The fumes are extracted by a High Efficiency Particulate Air Filter or HEPA filter before the air is returned to the room.
Before you handle the components it’s strongly advised that you wear an earthing band to prevent electrostatic damage to the components.
There are two different soldering types: surface mount, and through hole.
Surface mount connections are made by heating components with pre-applied solder in an oven, so that it melts and joins to the surface of the board.
In this tutorial we’ll look at ‘plated through hole soldering’ which done on boards with printed circuits on both sides.
Through hole soldering is where components are pushed through a hole in the board and soldered from the other side. The solder flows through the hole to make the best possible contact.
First take your component and create a bend in the legs with a pair of pliers, so that each leg is at a right angle.
Push the legs through the holes in the board at the appropriate place and push it all the way down. Then turn the board over and bend the legs slightly to lock the component in place.
When the iron is up to temperature, first clean the tip of the iron on the wet sponge on the iron holder to remove any excess solder and flux residue that might be there.
You then apply heat directly to the pad for about a second, before placing the solder in contact with the pad.
When the solder starts to melt feed it in for about a second, take the solder away, but leave the iron on the pad for another second.
Then take the iron away and let the connection cool. Let’s have another look at that. Before you make another connection it’s important to remove any excess solder remaining on the tip of the iron.
This is because any flux in the solder will vaporise until there’s none remaining, if you try to make a connection with solder without any flux in it you risk making a bad connection.
When you turn the board over you should see that the solder has flowed through the hole by capillary action, guaranteeing a good contact.
Trim the leads just above the solder using some wire cutters. When you cut the wires be careful that the cut end is held captive so that it doesn’t fly off.

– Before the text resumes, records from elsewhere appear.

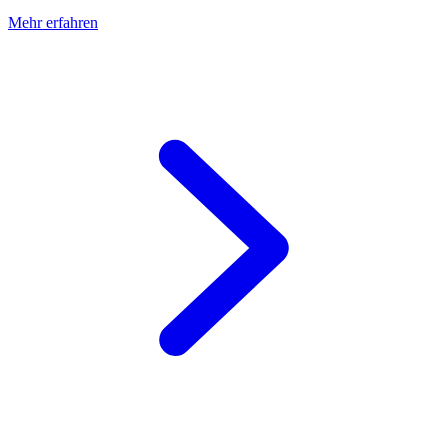
Mehr erfahren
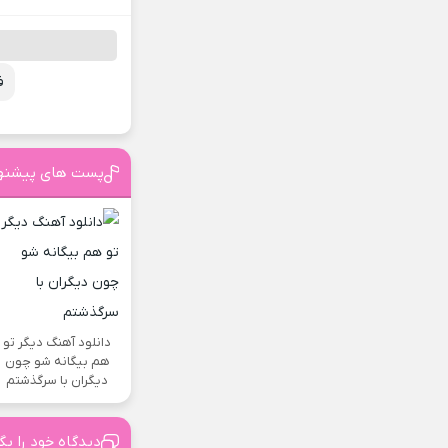
ف
پست های پیشنه
دانلود آهنگ دیگر تو
هم بیگانه شو چون
دیگران با سرگذشتم
دیدگاه خود را بگ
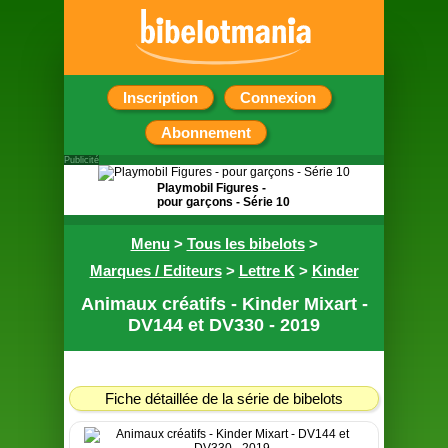
Inscription
Connexion
Abonnement
Publicité
Playmobil Figures -
pour garçons - Série 10
Pochette surprise
Menu
>
Tous les bibelots
>
contenant une figurine
Marques / Editeurs
>
Lettre K
>
Kinder
Animaux créatifs - Kinder Mixart -
DV144 et DV330 - 2019
Fiche détaillée de la série de bibelots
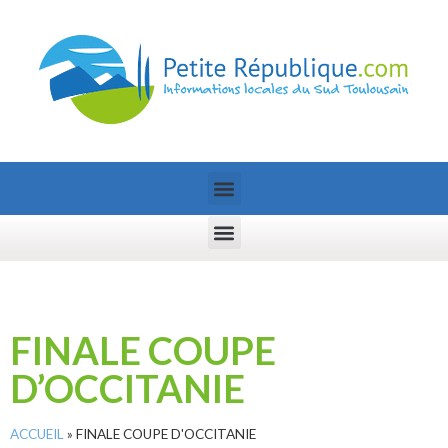
FINALE COUPE
D’OCCITANIE
ACCUEIL
»
FINALE COUPE D'OCCITANIE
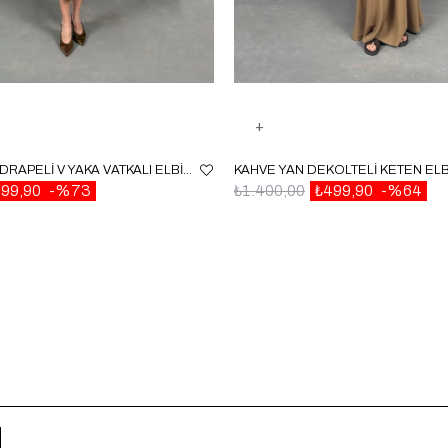
KAHVE ÖNDEN DRAPELI V YAKA VATKALI ELBISE GAUS00056
99,90
%73
₺1.400,00
₺499,90
%64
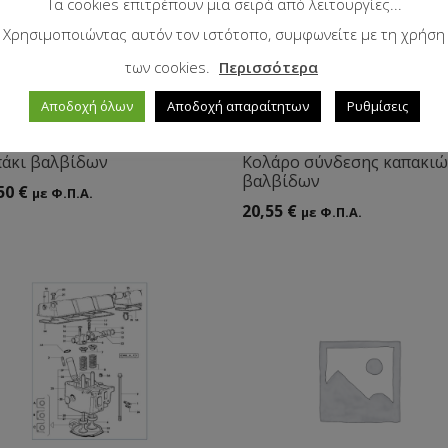
Τα cookies επιτρέπουν μια σειρά από λειτουργίες...
Χρησιμοποιώντας αυτόν τον ιστότοπο, συμφωνείτε με τη χρήση
των cookies.
Περισσότερα
Αποδοχή όλων
Αποδοχή απαραίτητων
Ρυθμίσεις
άκι βαλβίδων
Κολάρο σύνδεσης καπακι
βαλβίδων
50
€
με Φ.Π.Α.
20,55
€
με Φ.Π.Α.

This can be done by putting your finger on the end when cutting. If you make a bad joint or want to remove a component you can remove the solder by using a de-soldering pump.
This is a spring loaded piston with a trigger which when released creates a vacuum which sucks the solder up.
Cock the pump, use the iron to melt the connection and put the tip of the pump onto the melted solder then release the trigger.
You might have to repeat the operation several times to clear all of the solder.
An ideal solder should look like a cone with slightly concave sides showing that the solder has flowed through the hole. You can see all the solders here look regular.
Bad joints are noticeably different to the concave cones of good joints. If your joint looks like any of these then it would be wise to remake it.
Bad joints can lead to intermittent connections, or no connection at all.